– То есть как – они что, просто взяли и исчезли?
– Примерно в этом духе.
– Невероятно! Любая спецслужба в чем-то похожа на все прочие учреждения: у нее есть телефонные номера, факсы, компьютеры – я уже не говорю о персонале. Это, если говорить по-английски, все равно что пытаться спрятать слона посреди комнаты!
– Директорат, когда я работал на него, был очень компактной и подвижной организацией. И чрезвычайно поднаторел в разнообразной маскировке. Скажем, ЦРУ маскирует свою собственность, создавая якобы частные корпорации.
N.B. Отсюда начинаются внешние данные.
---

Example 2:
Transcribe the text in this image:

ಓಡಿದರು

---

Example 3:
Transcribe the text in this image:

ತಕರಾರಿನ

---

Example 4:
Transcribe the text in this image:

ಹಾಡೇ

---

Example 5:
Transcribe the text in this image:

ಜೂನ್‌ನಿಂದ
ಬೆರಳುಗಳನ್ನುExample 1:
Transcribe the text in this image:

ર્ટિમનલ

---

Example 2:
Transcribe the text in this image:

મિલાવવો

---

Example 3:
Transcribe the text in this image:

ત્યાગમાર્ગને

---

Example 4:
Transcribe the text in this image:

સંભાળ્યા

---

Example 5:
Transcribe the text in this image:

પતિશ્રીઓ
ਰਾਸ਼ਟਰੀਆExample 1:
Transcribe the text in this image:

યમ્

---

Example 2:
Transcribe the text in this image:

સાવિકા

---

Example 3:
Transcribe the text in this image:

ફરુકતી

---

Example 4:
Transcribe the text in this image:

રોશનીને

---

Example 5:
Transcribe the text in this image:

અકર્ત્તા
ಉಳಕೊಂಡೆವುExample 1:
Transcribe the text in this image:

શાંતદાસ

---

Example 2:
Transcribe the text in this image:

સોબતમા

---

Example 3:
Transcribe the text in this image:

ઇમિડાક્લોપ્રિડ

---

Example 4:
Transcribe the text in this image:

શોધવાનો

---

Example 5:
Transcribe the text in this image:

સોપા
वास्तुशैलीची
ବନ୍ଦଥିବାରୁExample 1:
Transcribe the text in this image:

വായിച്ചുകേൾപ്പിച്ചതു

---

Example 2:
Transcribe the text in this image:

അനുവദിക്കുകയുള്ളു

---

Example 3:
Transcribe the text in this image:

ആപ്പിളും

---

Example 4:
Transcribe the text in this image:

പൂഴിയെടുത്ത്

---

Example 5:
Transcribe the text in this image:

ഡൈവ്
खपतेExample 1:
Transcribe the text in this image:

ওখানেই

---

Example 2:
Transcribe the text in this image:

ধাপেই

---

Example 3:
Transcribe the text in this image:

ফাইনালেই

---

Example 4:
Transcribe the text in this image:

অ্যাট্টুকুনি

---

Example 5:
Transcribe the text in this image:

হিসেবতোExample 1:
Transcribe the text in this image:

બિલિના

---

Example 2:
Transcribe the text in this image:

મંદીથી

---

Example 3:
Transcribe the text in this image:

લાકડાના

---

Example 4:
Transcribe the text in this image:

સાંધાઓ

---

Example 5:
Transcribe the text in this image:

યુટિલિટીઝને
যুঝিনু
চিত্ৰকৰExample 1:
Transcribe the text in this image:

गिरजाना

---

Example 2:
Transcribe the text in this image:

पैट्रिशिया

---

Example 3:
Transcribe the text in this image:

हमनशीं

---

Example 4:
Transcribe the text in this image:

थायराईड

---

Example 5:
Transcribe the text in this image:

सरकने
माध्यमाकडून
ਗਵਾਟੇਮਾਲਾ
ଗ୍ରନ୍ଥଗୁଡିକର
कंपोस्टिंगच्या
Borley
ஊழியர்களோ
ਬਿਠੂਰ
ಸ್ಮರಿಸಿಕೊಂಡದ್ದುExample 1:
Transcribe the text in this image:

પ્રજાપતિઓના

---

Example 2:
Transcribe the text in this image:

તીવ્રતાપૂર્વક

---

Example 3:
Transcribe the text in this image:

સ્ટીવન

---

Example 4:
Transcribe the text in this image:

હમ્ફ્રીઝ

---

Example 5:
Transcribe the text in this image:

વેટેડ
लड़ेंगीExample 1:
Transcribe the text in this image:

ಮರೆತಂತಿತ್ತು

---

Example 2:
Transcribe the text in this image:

А в Советском Союзе зачастую создавали так называемые потемкинские деревни, фальшивые фасады, и маскировали, скажем, предприятие, производящее биологическое оружие, под мыловаренный завод или даже под школу.
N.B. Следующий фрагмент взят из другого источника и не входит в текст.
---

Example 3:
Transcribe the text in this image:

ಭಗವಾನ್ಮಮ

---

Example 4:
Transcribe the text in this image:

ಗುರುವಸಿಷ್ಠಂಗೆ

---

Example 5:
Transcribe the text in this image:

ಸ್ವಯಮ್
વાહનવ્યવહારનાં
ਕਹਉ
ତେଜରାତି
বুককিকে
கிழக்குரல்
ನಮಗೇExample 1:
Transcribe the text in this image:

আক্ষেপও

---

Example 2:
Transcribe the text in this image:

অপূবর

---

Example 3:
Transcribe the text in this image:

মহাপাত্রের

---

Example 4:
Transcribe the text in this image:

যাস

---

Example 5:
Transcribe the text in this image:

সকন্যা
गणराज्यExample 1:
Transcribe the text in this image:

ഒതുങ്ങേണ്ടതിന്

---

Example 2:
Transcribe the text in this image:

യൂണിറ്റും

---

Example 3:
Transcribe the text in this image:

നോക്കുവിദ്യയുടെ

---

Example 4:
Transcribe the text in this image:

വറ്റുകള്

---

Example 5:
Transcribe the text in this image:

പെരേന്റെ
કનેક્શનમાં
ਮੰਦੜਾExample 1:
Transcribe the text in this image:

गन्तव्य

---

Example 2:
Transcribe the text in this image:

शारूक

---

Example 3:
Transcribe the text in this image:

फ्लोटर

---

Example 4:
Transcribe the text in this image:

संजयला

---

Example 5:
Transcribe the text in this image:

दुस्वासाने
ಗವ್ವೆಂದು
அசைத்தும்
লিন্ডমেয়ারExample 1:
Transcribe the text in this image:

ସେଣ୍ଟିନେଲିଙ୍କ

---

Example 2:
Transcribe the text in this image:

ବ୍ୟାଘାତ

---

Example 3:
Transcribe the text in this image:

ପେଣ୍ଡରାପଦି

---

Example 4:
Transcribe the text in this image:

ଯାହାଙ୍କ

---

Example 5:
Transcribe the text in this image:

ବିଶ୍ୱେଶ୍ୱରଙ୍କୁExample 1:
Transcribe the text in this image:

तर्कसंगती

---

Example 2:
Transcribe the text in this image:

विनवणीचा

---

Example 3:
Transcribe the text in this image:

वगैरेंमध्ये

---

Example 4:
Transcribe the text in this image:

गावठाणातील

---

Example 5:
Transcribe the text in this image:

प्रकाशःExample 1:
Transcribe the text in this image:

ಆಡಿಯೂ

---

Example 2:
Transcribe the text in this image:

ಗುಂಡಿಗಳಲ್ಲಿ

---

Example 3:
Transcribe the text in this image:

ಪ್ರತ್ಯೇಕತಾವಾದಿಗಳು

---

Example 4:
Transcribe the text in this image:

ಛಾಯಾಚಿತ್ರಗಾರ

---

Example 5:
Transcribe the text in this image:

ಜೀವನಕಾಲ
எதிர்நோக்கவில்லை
Лейла покачала головой, задумчиво и недоверчиво.
– Ты хочешь сказать, будто они способны потягаться с ЦРУ, МИ-16, Моссадом и Сюрте? С осведомленностью других агентств?
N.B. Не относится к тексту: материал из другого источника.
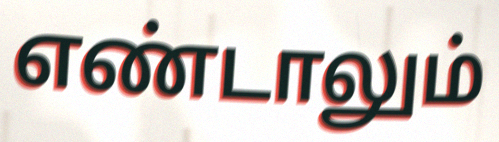
எண்டாலும்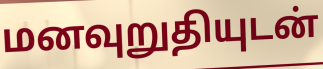
மனவுறுதியுடன்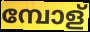
മ്പോള്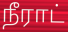
நீராட்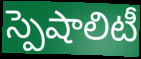
స్పెషాలిటీ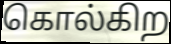
கொல்கிறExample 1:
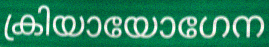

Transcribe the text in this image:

ക്രിയായോഗേന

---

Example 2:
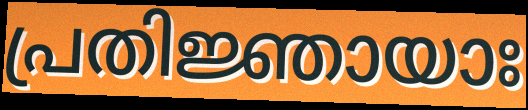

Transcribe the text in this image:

പ്രതിജ്ഞായാഃ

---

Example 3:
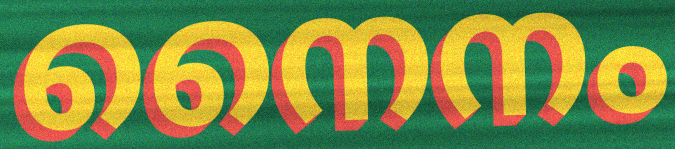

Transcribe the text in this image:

നൈനം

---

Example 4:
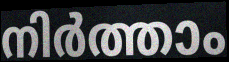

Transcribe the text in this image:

നിർത്താം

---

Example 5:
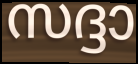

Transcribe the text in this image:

സദ്ദാ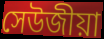
সেউজীয়াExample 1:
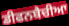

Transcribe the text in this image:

ਡੀਫਨਬੈਚੀਆ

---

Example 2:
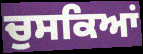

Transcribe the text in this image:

ਚੁਸਕਿਆਂ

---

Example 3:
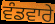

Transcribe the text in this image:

ਵੰਡਵਾਰੇ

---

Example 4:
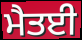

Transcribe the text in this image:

ਮੈਤਈ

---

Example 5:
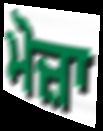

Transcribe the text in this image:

ਮੋਜ਼ਾ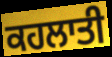
ਕਹਲਾਤੀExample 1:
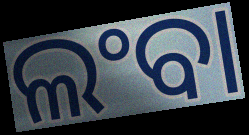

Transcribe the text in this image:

ଲଂବା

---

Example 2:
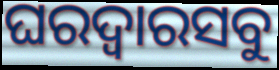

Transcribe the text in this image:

ଘରଦ୍ୱାରସବୁ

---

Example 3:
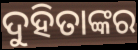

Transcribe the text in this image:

ଦୁହିତାଙ୍କର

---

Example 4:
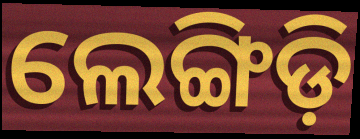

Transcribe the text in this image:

ଲେଙ୍ଗିଡ଼ି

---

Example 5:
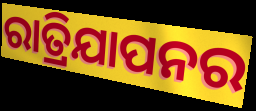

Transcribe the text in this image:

ରାତ୍ରିଯାପନରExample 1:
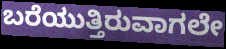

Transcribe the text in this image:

ಬರೆಯುತ್ತಿರುವಾಗಲೇ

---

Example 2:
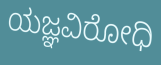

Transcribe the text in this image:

ಯಜ್ಞವಿರೋಧಿ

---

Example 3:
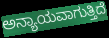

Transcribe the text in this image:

ಅನ್ಯಾಯವಾಗುತ್ತಿದೆ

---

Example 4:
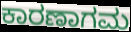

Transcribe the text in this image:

ಕಾರಣಾಗಮ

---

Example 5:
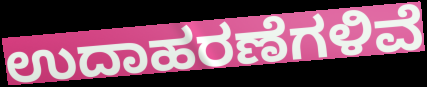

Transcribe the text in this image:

ಉದಾಹರಣೆಗಳಿವೆ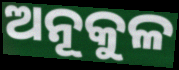
ଅନୂକୁଳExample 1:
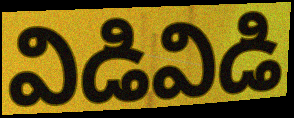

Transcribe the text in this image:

విడివిడి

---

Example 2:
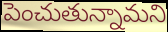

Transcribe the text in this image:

పెంచుతున్నామని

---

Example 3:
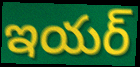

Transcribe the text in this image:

ఇయర్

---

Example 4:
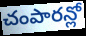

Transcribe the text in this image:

చంపారన్లో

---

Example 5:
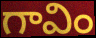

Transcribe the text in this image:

గావిం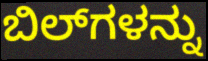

– Нет, не совсем так. Его сотрудникам дали понять, что они занимаются операциями, которые для прочих агентств запретны то ли в силу их устава, то ли из-за политики правительства.
Лейла кивнула, очень серьезно глядя на Брайсона.
– И при этом они как-то умудряются держать собственное существование в тайне? Как такое может быть? Людям свойственно сплетничать, у секретарш есть приятели... есть еще всякие комиссии конгресса, которые надзирают за подобными организациями...
Она подошла к туалетному столику, повертела в руках свою черную кожаную сумочку, покопалась в ней – все движения женщины выдавали душевное смятение, – в конце концов вытащила тюбик помады. Лейла слегка подкрасила губы, промокнула их платочком и спрятала помаду обратно.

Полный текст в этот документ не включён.